On the Real Watership Down
The Ridge
The kindly Dr Adams releases Hazel back into the wild.
Well, I’ll tell you what,’ said Doctor Adams, taking his thin fob watch on the fingers of one hand and looking down at it as he held it at arm’s length—for he was long-sighted—’I’ve got to go a few miles up the road to see an old lady at Cole Henley.
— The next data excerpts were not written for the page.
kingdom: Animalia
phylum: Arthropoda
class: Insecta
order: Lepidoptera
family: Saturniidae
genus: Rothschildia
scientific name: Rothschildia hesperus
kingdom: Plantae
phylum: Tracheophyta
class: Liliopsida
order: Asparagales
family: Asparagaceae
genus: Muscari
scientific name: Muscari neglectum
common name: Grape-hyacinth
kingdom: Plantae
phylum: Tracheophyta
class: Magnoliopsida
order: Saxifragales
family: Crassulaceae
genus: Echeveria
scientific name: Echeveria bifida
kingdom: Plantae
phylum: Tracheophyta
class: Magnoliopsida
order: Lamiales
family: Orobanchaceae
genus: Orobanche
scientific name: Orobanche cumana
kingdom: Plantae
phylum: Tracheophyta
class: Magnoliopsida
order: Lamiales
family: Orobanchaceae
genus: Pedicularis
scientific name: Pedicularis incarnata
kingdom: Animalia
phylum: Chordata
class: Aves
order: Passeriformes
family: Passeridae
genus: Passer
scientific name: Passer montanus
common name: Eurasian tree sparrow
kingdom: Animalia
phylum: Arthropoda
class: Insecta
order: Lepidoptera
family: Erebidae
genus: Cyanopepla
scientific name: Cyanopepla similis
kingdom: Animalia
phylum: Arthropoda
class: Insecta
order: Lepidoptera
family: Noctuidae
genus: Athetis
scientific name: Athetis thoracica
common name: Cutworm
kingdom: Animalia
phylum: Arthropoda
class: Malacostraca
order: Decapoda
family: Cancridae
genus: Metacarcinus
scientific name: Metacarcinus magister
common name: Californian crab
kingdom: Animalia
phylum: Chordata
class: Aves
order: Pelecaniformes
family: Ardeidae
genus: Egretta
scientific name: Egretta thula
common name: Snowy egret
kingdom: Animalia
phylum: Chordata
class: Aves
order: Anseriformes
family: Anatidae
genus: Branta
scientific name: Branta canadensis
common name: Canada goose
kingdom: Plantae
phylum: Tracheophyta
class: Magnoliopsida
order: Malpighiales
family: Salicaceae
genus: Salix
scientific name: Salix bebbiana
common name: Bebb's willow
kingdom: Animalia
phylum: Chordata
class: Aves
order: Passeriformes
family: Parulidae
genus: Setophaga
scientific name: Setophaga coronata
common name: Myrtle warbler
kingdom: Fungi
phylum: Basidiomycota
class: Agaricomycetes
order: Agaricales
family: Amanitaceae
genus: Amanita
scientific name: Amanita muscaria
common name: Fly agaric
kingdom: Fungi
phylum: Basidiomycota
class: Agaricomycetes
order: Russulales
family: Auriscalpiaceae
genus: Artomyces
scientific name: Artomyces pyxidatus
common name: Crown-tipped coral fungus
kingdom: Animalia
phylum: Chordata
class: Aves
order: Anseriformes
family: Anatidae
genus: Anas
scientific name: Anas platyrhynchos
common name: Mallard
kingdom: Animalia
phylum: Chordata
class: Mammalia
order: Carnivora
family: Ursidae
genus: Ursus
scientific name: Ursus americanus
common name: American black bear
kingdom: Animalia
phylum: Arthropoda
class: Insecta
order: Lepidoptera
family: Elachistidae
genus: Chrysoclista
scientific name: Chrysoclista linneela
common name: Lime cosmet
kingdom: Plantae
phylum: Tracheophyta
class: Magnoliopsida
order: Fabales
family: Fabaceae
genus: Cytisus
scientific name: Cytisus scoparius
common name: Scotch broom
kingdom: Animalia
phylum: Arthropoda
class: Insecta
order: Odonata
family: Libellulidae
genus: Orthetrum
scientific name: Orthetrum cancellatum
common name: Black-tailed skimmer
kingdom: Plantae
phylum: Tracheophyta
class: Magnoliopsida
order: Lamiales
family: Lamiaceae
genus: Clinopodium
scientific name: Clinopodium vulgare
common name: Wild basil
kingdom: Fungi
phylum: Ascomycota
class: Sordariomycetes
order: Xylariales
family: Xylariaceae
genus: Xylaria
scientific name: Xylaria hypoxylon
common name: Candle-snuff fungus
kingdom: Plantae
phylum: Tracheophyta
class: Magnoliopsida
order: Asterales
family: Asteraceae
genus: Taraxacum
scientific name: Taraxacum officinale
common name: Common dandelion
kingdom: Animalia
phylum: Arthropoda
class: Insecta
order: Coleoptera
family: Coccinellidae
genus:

If you like to come along in the car, you can let him go on the down and I’ll bring you back before dinner.’
Lucy skipped. ‘I’ll just go’n ask Mum.’
On the ridge between Hare Warren Down and Watership Down, Doctor Adams stopped the car.
‘I should think this would be as good as anywhere,’ he said. ‘There’s not a lot of harm he can do here, if you come to think about it.’
They walked a short distance eastwards from the road and Lucy set the rabbit down. It sat stupefied for nearly half a minute and then suddenly dashed away over the grass.
Chapter Forty Eight—Dea ex Machina
Chapter Forty Eight, Dea ex Machina details how Lucy, the farmer’s daughter at Nuthanger Farm, saves Hazel from the claws of her cat Tab. Shortly after, Lucy’s mother is visited by the kindly Dr Adams—a character based on Richard Adams’ father.
Dr Adams is persuaded by Lucy to take her to release Hazel into the wild. His next scheduled call is in Cole Henley, so he takes the narrow line that leads south from Sydmonton Crossroads (the same lane where it is possible to view the Copse Where the Fox Struck) and stops the car ‘on the ridge between Hare Warren Down and Watership Down’. From here, they ‘walked a short distance eastwards from the road and Lucy set the rabbit down.’
The path shared by the Watership Down Trail and Wayfarer’s Walk, heading uphll from the lay-by onto Watership Down.
The ridge where Dr Adams stopped the car separates the southern extremity of Watership Down’s western slope from Hare Warren Down.
Trying to locate the place where Lucy set Hazel down upon the ground has been another of those tasks which has necessitated hitting the maps. For the modern visitor, the idea of heading eastwards from the ridge is to proceed uphill on the footpath shared by the Wayfarer’s Walk and Watership Down Trail. It’s a beautiful stretch, filled with blossom and flowers in the spring and takes you out close to the trig point at the top of the Down. However, this path doesn’t seem to fit the bill:
One, you’re initially headed north-northeast from the ridge as the footpath treads between the woodland on Watership Down’s slope to its north, and the steep arable field to its south.
Two, this stretch of footpath seems to have been a fairly recent addition to the map and does not feature in the 1961 Ordnance Survey Map of the area.
Dr Adams would have stopped his car somewhere around here. This is the view if he looked back downhill. Autumn 2024.
A more likely alternative is shown in an Ordnance Survey aerial photo sheet from May 1948. This is a well worn track up the previously mentioned arable field, which is part of Nuthanger Down. In the 1940s this particular location seems to have been nothing more than a grass slope. Entry to this field was through an opening directly opposite the gate where the Wayfarer’s Walk crosses the lane. Today, this opening has been filled in by a hedgerow though a closer inspection reveals the bushes here are much lower here than their neighbours.